DATA FOR THE TASK START

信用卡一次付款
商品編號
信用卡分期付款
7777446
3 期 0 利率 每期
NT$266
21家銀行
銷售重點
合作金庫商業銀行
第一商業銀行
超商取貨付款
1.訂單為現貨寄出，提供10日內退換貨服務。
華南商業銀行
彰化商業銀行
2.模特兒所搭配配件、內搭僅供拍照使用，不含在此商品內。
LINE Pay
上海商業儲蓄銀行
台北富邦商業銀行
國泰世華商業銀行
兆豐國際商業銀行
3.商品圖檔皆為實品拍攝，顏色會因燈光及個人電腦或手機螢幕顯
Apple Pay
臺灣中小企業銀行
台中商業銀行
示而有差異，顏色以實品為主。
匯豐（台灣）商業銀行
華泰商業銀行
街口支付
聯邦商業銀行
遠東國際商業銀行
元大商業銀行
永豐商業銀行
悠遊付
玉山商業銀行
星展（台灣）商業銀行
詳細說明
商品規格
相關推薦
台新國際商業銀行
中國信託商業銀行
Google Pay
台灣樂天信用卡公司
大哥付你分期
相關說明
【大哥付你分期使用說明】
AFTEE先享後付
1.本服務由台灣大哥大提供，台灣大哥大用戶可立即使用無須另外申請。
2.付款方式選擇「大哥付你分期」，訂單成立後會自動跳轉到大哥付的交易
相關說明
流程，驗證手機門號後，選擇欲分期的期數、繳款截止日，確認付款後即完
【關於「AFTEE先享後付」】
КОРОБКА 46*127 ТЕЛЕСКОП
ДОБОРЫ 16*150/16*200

DATA FOR THE TASK END

Retype all the data verbatim.

- [YOUR SOLUTION]
信用卡一次付款
商品編號
信用卡分期付款
7777446
3 期 0 利率 每期
NT$266
21家銀行
銷售重點
合作金庫商業銀行
第一商業銀行
超商取貨付款
1.訂單為現貨寄出，提供10日內退換貨服務。
華南商業銀行
彰化商業銀行
2.模特兒所搭配配件、內搭僅供拍照使用，不含在此商品內。
LINE Pay
上海商業儲蓄銀行
台北富邦商業銀行
國泰世華商業銀行
兆豐國際商業銀行
3.商品圖檔皆為實品拍攝，顏色會因燈光及個人電腦或手機螢幕顯
Apple Pay
臺灣中小企業銀行
台中商業銀行
示而有差異，顏色以實品為主。
匯豐（台灣）商業銀行
華泰商業銀行
街口支付
聯邦商業銀行
遠東國際商業銀行
元大商業銀行
永豐商業銀行
悠遊付
玉山商業銀行
星展（台灣）商業銀行
詳細說明
商品規格
相關推薦
台新國際商業銀行
中國信託商業銀行
Google Pay
台灣樂天信用卡公司
大哥付你分期
相關說明
【大哥付你分期使用說明】
AFTEE先享後付
1.本服務由台灣大哥大提供，台灣大哥大用戶可立即使用無須另外申請。
2.付款方式選擇「大哥付你分期」，訂單成立後會自動跳轉到大哥付的交易
相關說明
流程，驗證手機門號後，選擇欲分期的期數、繳款截止日，確認付款後即完
【關於「AFTEE先享後付」】
КОРОБКА 46*127 ТЕЛЕСКОП
ДОБОРЫ 16*150/16*200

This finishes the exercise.